= Endorsement test =

The endorsement test proposed by United States Supreme Court Justice Sandra Day O'Connor in the 1984 case of Lynch v. Donnelly asks whether a particular government action amounts to an endorsement of religion, thus violating the Establishment Clause of the First Amendment. According to the test, a government action is invalid if it creates a perception in the mind of a reasonable observer that the government is either endorsing or disapproving of religion.

O'Connor wrote:

The Establishment Clause prohibits government from making adherence to a religion relevant in any way to a person's standing in the political community. Government can run afoul of that prohibition…[by] endorsement or disapproval of religion. Endorsement sends a message to nonadherents that they are outsiders, not full members of the political community, and an accompanying message to adherents that they are insiders, favored members of the political community. [...] The proper inquiry under the purpose prong of Lemon, I submit, is whether the government intends to convey a message of endorsement or disapproval of religion.

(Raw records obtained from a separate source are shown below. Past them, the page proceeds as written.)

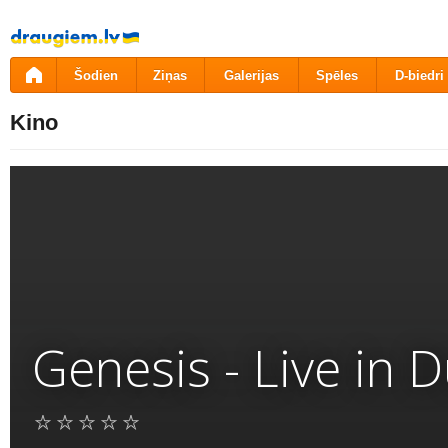
Pāriet
uz
saturu
Šodien
Ziņas
Galerijas
Spēles
D-biedri
Kino
Genesis - Live in 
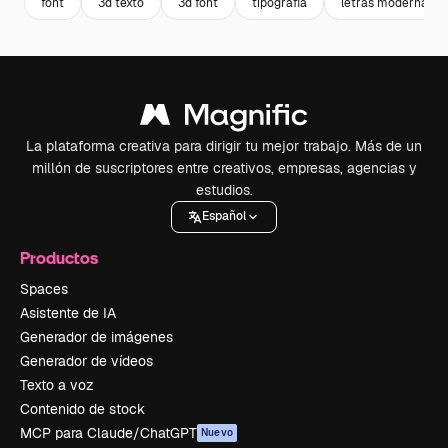
font
3d texto
3d font
tipografia
letras modernas
La plataforma creativa para dirigir tu mejor trabajo. Más de un
millón de suscriptores entre creativos, empresas, agencias y
estudios.
Español
Productos
Spaces
Asistente de IA
Generador de imágenes
Generador de vídeos
Texto a voz
Contenido de stock
MCP para Claude/ChatGPT
Nuevo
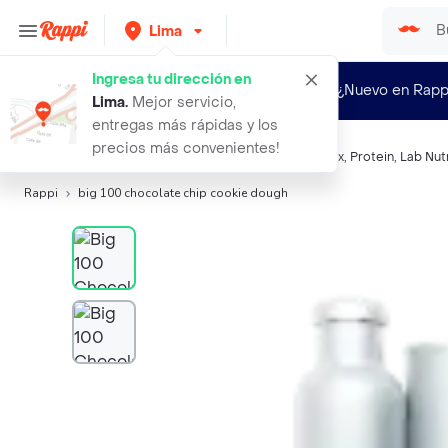
Lima
Ingresa tu dirección en
¿Nuevo en Rapp
Lima
.
Mejor servicio,
entregas más rápidas y los
precios más convenientes!
Búsquedas relacionadas:
Nutrición deportiva
,
Met-Rx
,
Protein
,
Lab Nutr
Rappi
big 100 chocolate chip cookie dough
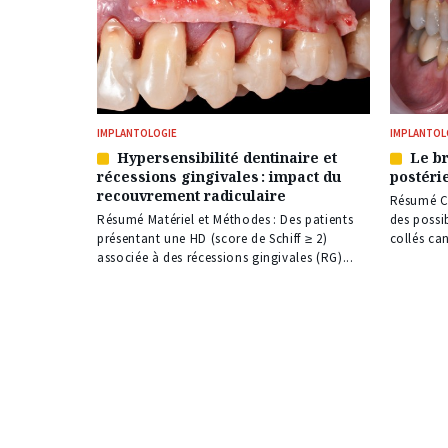
IMPLANTOLOGIE
IMPLANTOL
Hypersensibilité dentinaire et
Le br
Article
Article
récessions gingivales : impact du
postéri
réservé
réservé
recouvrement radiculaire
à
à
Résumé Ce
nos
nos
Résumé Matériel et Méthodes : Des patients
des possib
abonnés
abonné
présentant une HD (score de Schiff ≥ 2)
collés can
associée à des récessions gingivales (RG)...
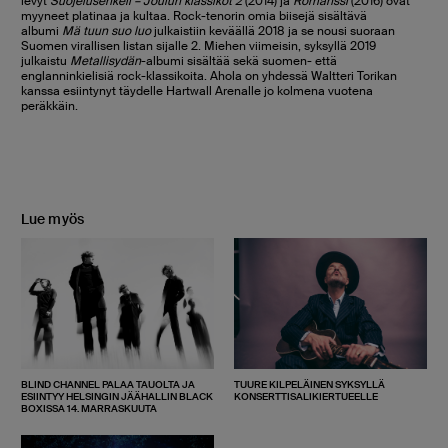
levyt
Suojelusenkeli – Joulun klassikot 2
(2014) ja
Romanssi
(2016) ovat
myyneet platinaa ja kultaa. Rock-tenorin omia biisejä sisältävä
albumi
Mä tuun suo luo
julkaistiin keväällä 2018 ja se nousi suoraan
Suomen virallisen listan sijalle 2. Miehen viimeisin, syksyllä 2019
julkaistu
Metallisydän
-albumi sisältää sekä suomen- että
englanninkielisiä rock-klassikoita. Ahola on yhdessä Waltteri Torikan
kanssa esiintynyt täydelle Hartwall Arenalle jo kolmena vuotena
peräkkäin.
Lue myös
BLIND CHANNEL PALAA TAUOLTA JA
TUURE KILPELÄINEN SYKSYLLÄ
ESIINTYY HELSINGIN JÄÄHALLIN BLACK
KONSERTTISALIKIERTUEELLE
BOXISSA 14. MARRASKUUTA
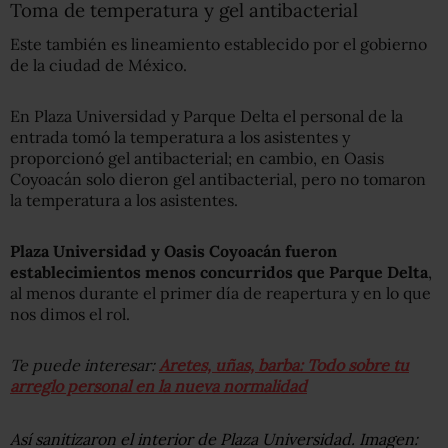
Toma de temperatura y gel antibacterial
Este también es lineamiento establecido por el gobierno
de la ciudad de México.
En Plaza Universidad y Parque Delta el personal de la
entrada tomó la temperatura a los asistentes y
proporcionó gel antibacterial; en cambio, en Oasis
Coyoacán solo dieron gel antibacterial, pero no tomaron
la temperatura a los asistentes.
Plaza Universidad y Oasis Coyoacán fueron
establecimientos menos concurridos que Parque Delta
,
al menos durante el primer día de reapertura y en lo que
nos dimos el rol.
Te puede interesar:
Aretes, uñas, barba: Todo sobre tu
arreglo personal en la nueva normalidad
Así sanitizaron el interior de Plaza Universidad. Imagen:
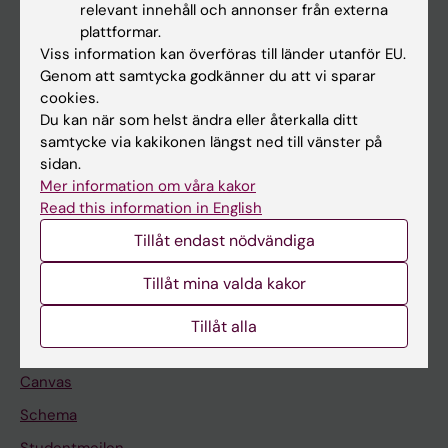
relevant innehåll och annonser från externa
Utbildning
plattformar.
Viss information kan överföras till länder utanför EU.
Forskarutbildning
Genom att samtycka godkänner du att vi sparar
Forskning
cookies.
Du kan när som helst ändra eller återkalla ditt
Om KI
samtycke via kakikonen längst ned till vänster på
sidan.
Mer information om våra kakor
På gång
Read this information in English
Nyheter
Tillåt endast nödvändiga
Kalender
Tillåt mina valda kakor
Student
Tillåt alla
Ladok
Canvas
Schema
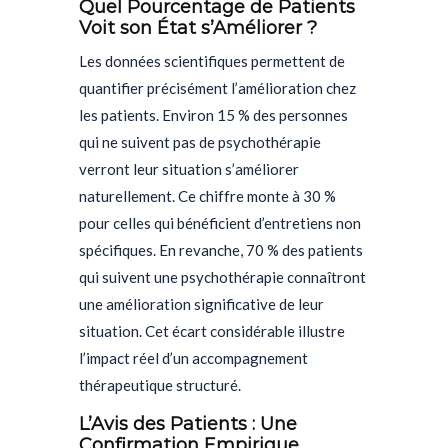
Quel Pourcentage de Patients
Voit son État s’Améliorer ?
Les données scientifiques permettent de
quantifier précisément l’amélioration chez
les patients. Environ 15 % des personnes
qui ne suivent pas de psychothérapie
verront leur situation s’améliorer
naturellement. Ce chiffre monte à 30 %
pour celles qui bénéficient d’entretiens non
spécifiques. En revanche, 70 % des patients
qui suivent une psychothérapie connaîtront
une amélioration significative de leur
situation. Cet écart considérable illustre
l’impact réel d’un accompagnement
thérapeutique structuré.
L’Avis des Patients : Une
Confirmation Empirique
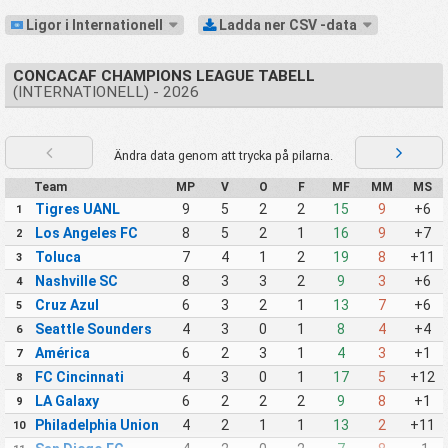
Ligor i Internationell
Ladda ner CSV -data
CONCACAF CHAMPIONS LEAGUE TABELL
(INTERNATIONELL) - 2026
Ändra data genom att trycka på pilarna.
Team
MP
V
O
F
MF
MM
MS
Tigres UANL
9
5
2
2
15
9
+6
1
Los Angeles FC
8
5
2
1
16
9
+7
2
Toluca
7
4
1
2
19
8
+11
3
Nashville SC
8
3
3
2
9
3
+6
4
Cruz Azul
6
3
2
1
13
7
+6
5
Seattle Sounders
4
3
0
1
8
4
+4
6
América
6
2
3
1
4
3
+1
7
FC Cincinnati
4
3
0
1
17
5
+12
8
LA Galaxy
6
2
2
2
9
8
+1
9
Philadelphia Union
4
2
1
1
13
2
+11
10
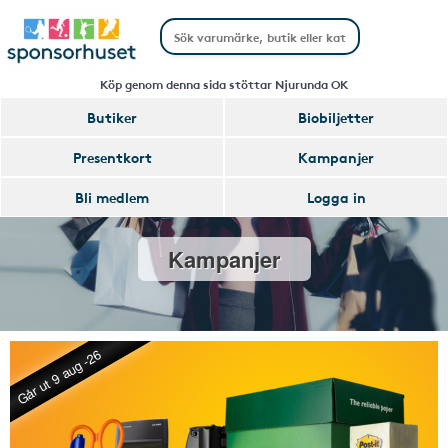
Köp genom denna sida stöttar Njurunda OK
Butiker
Biobiljetter
Presentkort
Kampanjer
Bli medlem
Logga in
Kampanjer
Går ut 9 aug -26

O’Connor’s endorsement test has, on occasion, been subsumed into the Lemon test. In the Seventh Circuit Court of Appeals case Doe v. Elmbrook School District (2012) for example the Seventh Circuit, sitting en banc, decided by a vote of 7-3, that a school’s practice of holding graduation ceremonies in an evangelical church violated the First Amendment’s Establishment Clause. In this context the Seventh Circuit stated that “[t]he three-pronged test set forth by the Supreme Court in Lemon v. Kurtzman, 403 U. S. 602 (1971), remains the prevailing analytical tool for the analysis of Establishment Clause claims.”. It then explained that the endorsement test has become “a legitimate part of Lemon’s second prong.”

The endorsement test is often invoked in situations where the government is engaged in expressive activities, such as graduation prayers, religious signs on government property, or religion in the curriculum.

Pennsylvania Judge John E. Jones III cited the endorsement test in his 2005 decision in Kitzmiller v. Dover Area School District. In a case where the school board required biology teachers to read a statement to the students about intelligent design as an alternative explanation to evolution, he wrote "The proper application of both the endorsement and Lemon tests to the facts of this case makes it abundantly clear that the Board’s ID Policy violates the Establishment Clause."

Some scholars understand the endorsement test as an addition to standards outlined in Lemon, while others view it as a minimal formulation of Lemon, i.e., that while endorsement may not be the only thing that violates the purpose and effects prongs of the Lemon test, it is the first and most important evidence that such a violation has occurred.

The endorsement test was rejected as an "abandoned... offshoot" of the Lemon test in Kennedy v. Bremerton School District and is no longer applicable.